Professor Ann Phoenix is Professor of Psychosocial Studies at the Institute of Education, UCL. Professor Phoenix is a psychologist and academic, whose research focuses on psychosocial issues related to identity. She is Professor of Psychosocial Studies at the Institute of Education, University College London.

She was previously ESRC Professorial Fellow for the Transforming Experiences research programme, Co-Director of the Thomas Coram Research Unit and Reader in Psychology at the Open University. She is a Fellow of the British Academy. Her research interests include social identities; psychosocial processes; parenting practices and everyday family lives; intersectionality; young people; racialisation, ethnicity and gender; narrative research and mixed methods.
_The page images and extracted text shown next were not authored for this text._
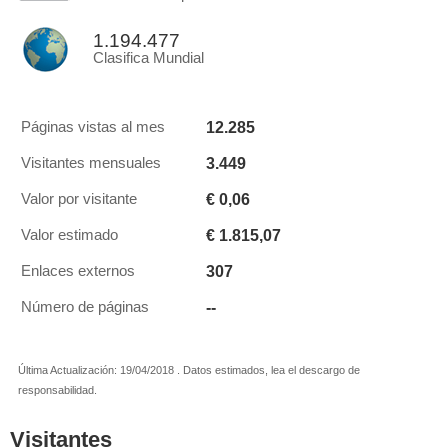
1.194.477
Clasifica Mundial
12.285
Páginas vistas al mes
3.449
Visitantes mensuales
€ 0,06
Valor por visitante
€ 1.815,07
Valor estimado
307
Enlaces externos
--
Número de páginas
Última Actualización: 19/04/2018 . Datos estimados, lea el descargo de
responsabilidad.
Visitantes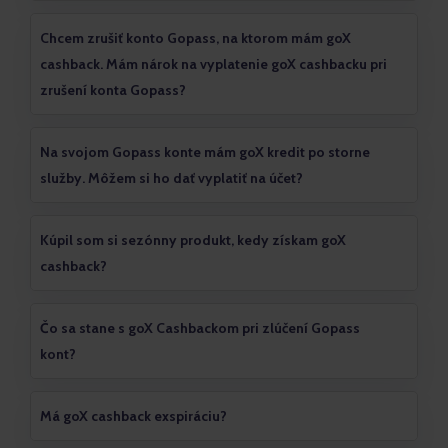
Chcem zrušiť konto Gopass, na ktorom mám goX
cashback. Mám nárok na vyplatenie goX cashbacku pri
zrušení konta Gopass?
Na svojom Gopass konte mám goX kredit po storne
služby. Môžem si ho dať vyplatiť na účet?
Kúpil som si sezónny produkt, kedy získam goX
cashback?
Čo sa stane s goX Cashbackom pri zlúčení Gopass
kont?
Má goX cashback exspiráciu?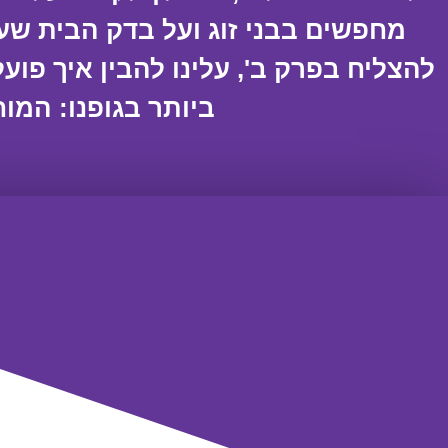
מחפשים בבני זוג ועל בדק הבית שעש
להצליח בפרק ב', עלינו להבין איך פוע
ביותר בגופנו: המוח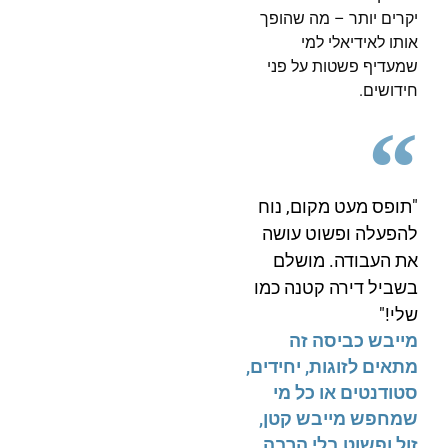
יקרים יותר – מה שהופך
אותו לאידיאלי למי
שמעדיף פשטות על פני
חידושים.
"תופס מעט מקום, נוח
להפעלה ופשוט עושה
את העבודה. מושלם
בשביל דירה קטנה כמו
שלי!"
מייבש כביסה זה
מתאים לזוגות, יחידים,
סטודנטים או כל מי
שמחפש מייבש קטן,
זול ופשוט בלי הרבה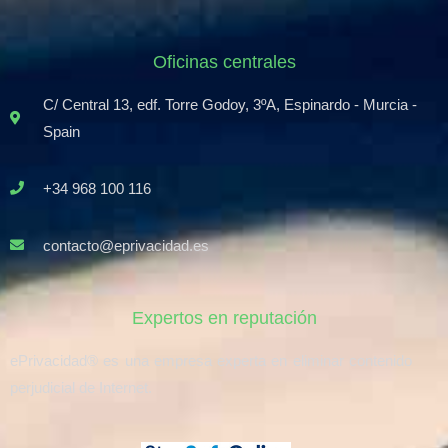
Oficinas centrales
C/ Central 13, edf. Torre Godoy, 3ºA, Espinardo - Murcia -
Spain
+34 968 100 116
contacto@eprivacidad.es
Expertos en reputación
ePrivacidad® es una empresa experta en eliminar contenido
perjudicial de Internet.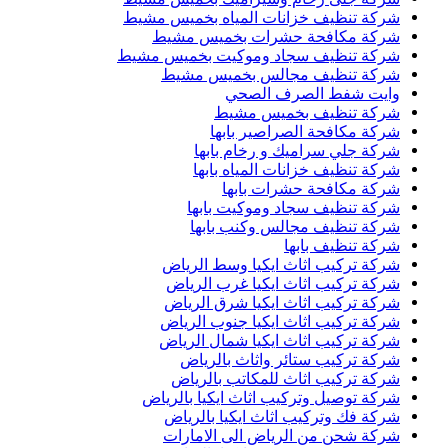
شركة تنظيف خزانات المياه بخميس مشيط
شركة مكافحة حشرات بخميس مشيط
شركة تنظيف سجاد وموكيت بخميس مشيط
شركة تنظيف مجالس بخميس مشيط
وايت شفط الصرف الصحي
شركة تنظيف بخميس مشيط
شركة مكافحة الصراصير بابها
شركة جلي سراميك و رخام بابها
شركة تنظيف خزانات المياه بابها
شركة مكافحة حشرات بابها
شركة تنظيف سجاد وموكيت بابها
شركة تنظيف مجالس وكنب بابها
شركة تنظيف بابها
شركة تركيب اثاث ايكيا وسط الرياض
شركة تركيب اثاث ايكيا غرب الرياض
شركة تركيب اثاث ايكيا شرق الرياض
شركة تركيب اثاث ايكيا جنوب الرياض
شركة تركيب اثاث ايكيا شمال الرياض
شركة تركيب ستائر واثاث بالرياض
شركة تركيب اثاث للمكاتب بالرياض
شركة توصيل وتركيب اثاث ايكيا بالرياض
شركة فك وتركيب اثاث ايكيا بالرياض
شركة شحن من الرياض الى الامارات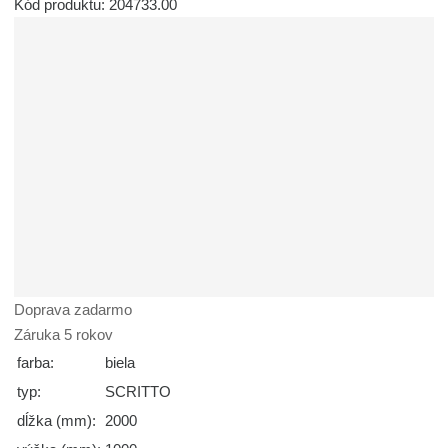
Kód produktu: 204733.00
Doprava zadarmo
Záruka 5 rokov
farba:
biela
typ:
SCRITTO
dĺžka (mm):
2000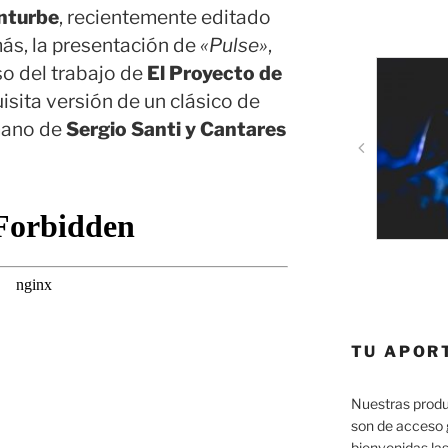
nturbe
, recientemente editado
ás, la presentación de
«Pulse»
,
so del trabajo de
El Proyecto de
uisita versión de un clásico de
mano de
Sergio Santi y Cantares
TU APOR
Nuestras produ
son de acceso 
bienvenidas las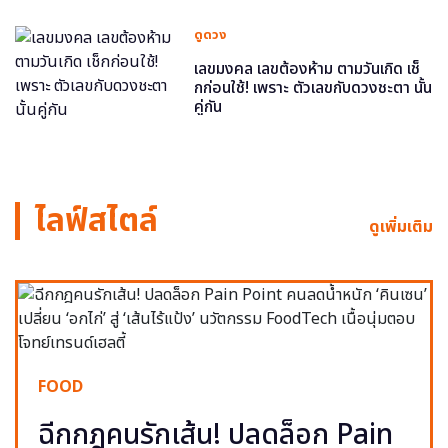
ดูดวง
เลขมงคล เลขต้องห้าม ตามวันเกิด เช็
กก่อนใช้! เพราะ ตัวเลขกับดวงชะตา นั้น
คู่กัน
ไลฟ์สไตล์
ดูเพิ่มเติม
FOOD
ฉีกกฎคนรักเส้น! ปลดล็อก Pain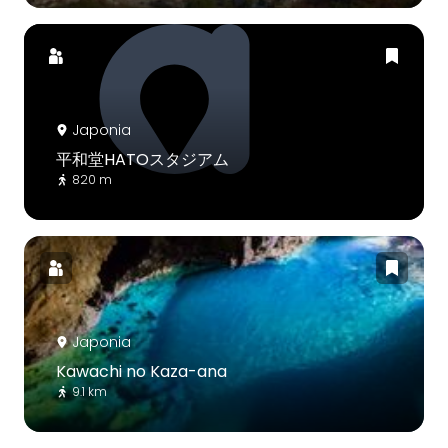
Japonia
平和堂HATOスタジアム
820 m
Japonia
Kawachi no Kaza-ana
9.1 km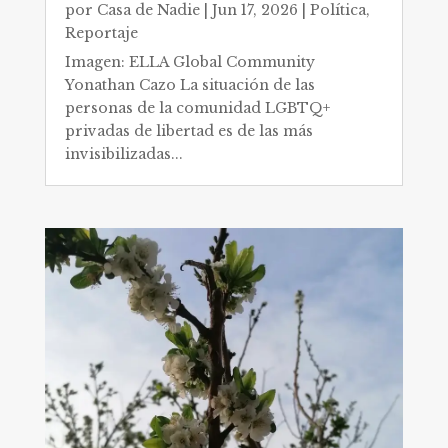
por
Casa de Nadie
|
Jun 17, 2026
|
Política
,
Reportaje
Imagen: ELLA Global Community
Yonathan Cazo La situación de las
personas de la comunidad LGBTQ+
privadas de libertad es de las más
invisibilizadas...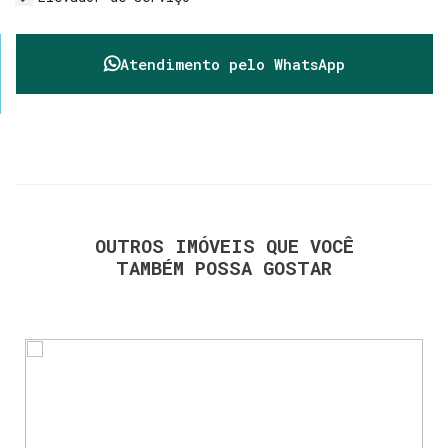
Atendimento pelo
WhatsApp
OUTROS IMÓVEIS QUE VOCÊ
TAMBÉM POSSA GOSTAR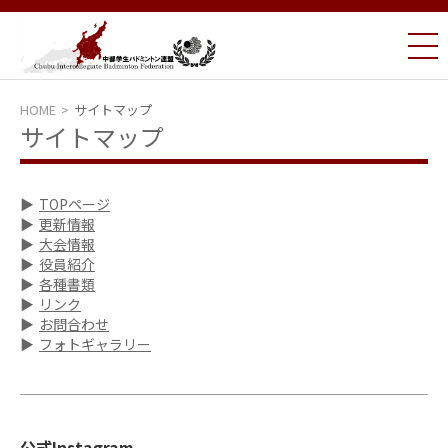
HOME
サイトマップ
サイトマップ
TOPページ
更新情報
大会情報
役員紹介
各種書類
リンク
お問合わせ
フォトギャラリー
公式Instagram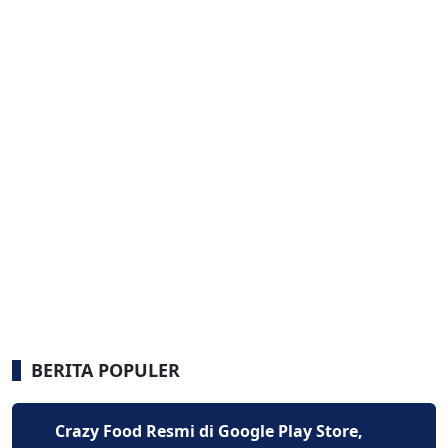
BERITA POPULER
Crazy Food Resmi di Google Play Store,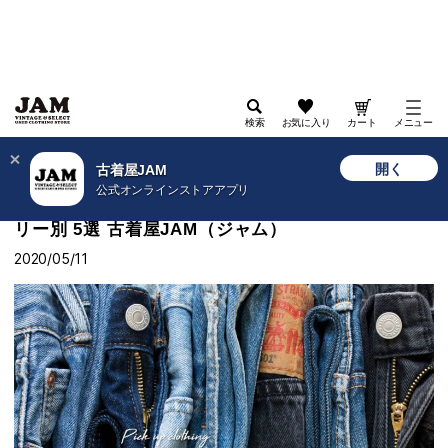
検索
お気に入り
カート
メニュー
>
古着屋JAM WEB
>
特集
>
2021
>
Pick up clothing “Denim Pants” おすすめカテゴリー別 5
開く
古着屋JAM
選 古着屋JAM（ジャム）
公式オンラインストアアプリ
Pick up clothing “Denim Pants” おすすめカテゴ
リー別 5選 古着屋JAM（ジャム）
2020/05/11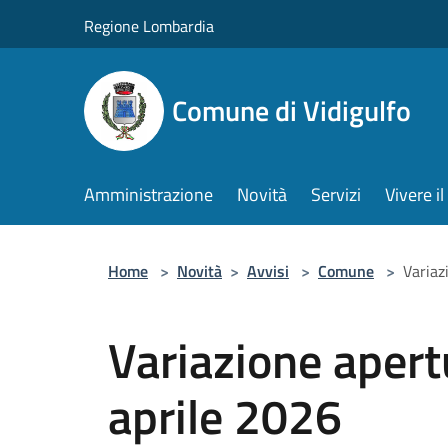
Salta al contenuto principale
Regione Lombardia
Comune di Vidigulfo
Amministrazione
Novità
Servizi
Vivere 
Home
>
Novità
>
Avvisi
>
Comune
>
Variaz
Variazione apert
aprile 2026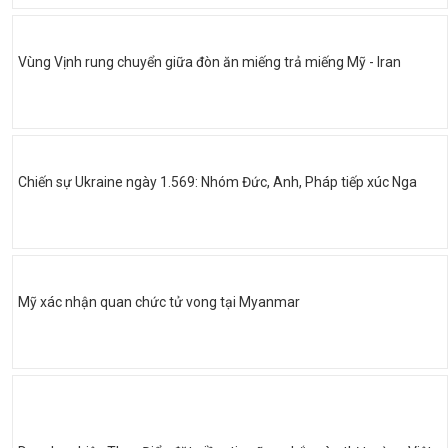
Vùng Vịnh rung chuyển giữa đòn ăn miếng trả miếng Mỹ - Iran
Chiến sự Ukraine ngày 1.569: Nhóm Đức, Anh, Pháp tiếp xúc Nga
Mỹ xác nhận quan chức tử vong tại Myanmar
Professor Lucinda Platt is Professor of Social Policy and Sociology in the Department of Social Policy at the London School of Economics and Political Science. She joined the Department in 2013 from UCL Institute of Education, where she was Director of the Millennium Cohort Study. Professor Platt’s research focuses on the analysis of inequality within and between social groups, in the UK and internationally; and she is currently a panel member for the IFS Deaton Inequality Review. As part of her work for the Deaton Review, she recently co-authored a study investigating ethnic inequalities in vulnerability to COVID-19. She also works on identity and inter-group relations, child poverty and child development, and the methodology and history of social surveys.

Dr Wanda Wyporska is Executive Director at The Equality Trust, the national charity that campaigns to reduce social and economic inequalities. Dr Wyporska is a Visiting Research Fellow at the University of York, a trustee of ACEVO (Association of Chief Executives of Voluntary Organisations), Redthread Youth, Vice Chair of Equally Ours and Governor of a primary school.

Dr Wyporska is a regular keynote speaker and sits on or has advised a range of bodies. She has fed into the Government and Shadow Cabinet on a variety of policies, is an Equalities Advisor to the London Recovery Taskforce, and sits on the Mayor’s EDI Advisory Group, the VCSEP Equality Steering Group and the global Fight Inequality Alliance Steering Group. Dr Wyporska has over a decade of experience working in the trade union movement, leading on equalities, social mobility and education policy.

She is a TEDx speaker and has spoken at the United Nations, among other national and international platforms. She regularly comments in the media, having appeared on Newsnight, BBC Radio 4’s The Moral Maze, Sky News, and BBC 1’s The Big Questions, and written for The Guardian, HuffPo, and The Independent among other outlets.